### Given information ###

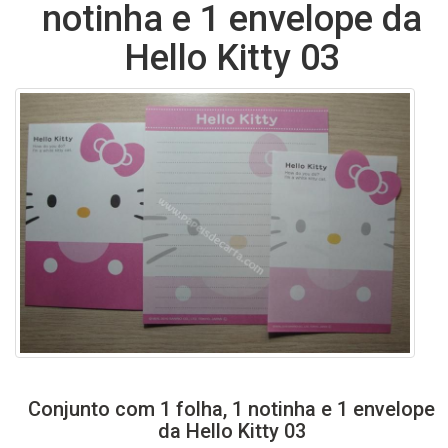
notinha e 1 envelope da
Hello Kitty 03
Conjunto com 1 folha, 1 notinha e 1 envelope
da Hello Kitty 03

###
### Given information ###

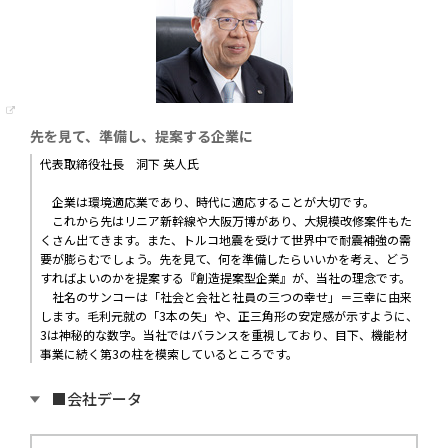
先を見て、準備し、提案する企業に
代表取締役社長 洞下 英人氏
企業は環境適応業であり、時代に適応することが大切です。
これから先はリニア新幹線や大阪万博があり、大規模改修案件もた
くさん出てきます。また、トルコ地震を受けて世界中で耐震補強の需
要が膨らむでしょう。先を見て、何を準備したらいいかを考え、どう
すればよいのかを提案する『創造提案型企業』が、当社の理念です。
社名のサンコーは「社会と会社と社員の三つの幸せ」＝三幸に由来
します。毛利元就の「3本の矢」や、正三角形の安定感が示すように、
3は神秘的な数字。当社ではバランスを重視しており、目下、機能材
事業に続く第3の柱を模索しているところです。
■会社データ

###

The answer is the lines above between the line holding "Conjunto com 1 folha, 1 notinha e 1 envelope" and the line holding "da Hello Kitty 03", inclusive, each written out exactly, and no others.

* _Finished task_
Conjunto com 1 folha, 1 notinha e 1 envelope
da Hello Kitty 03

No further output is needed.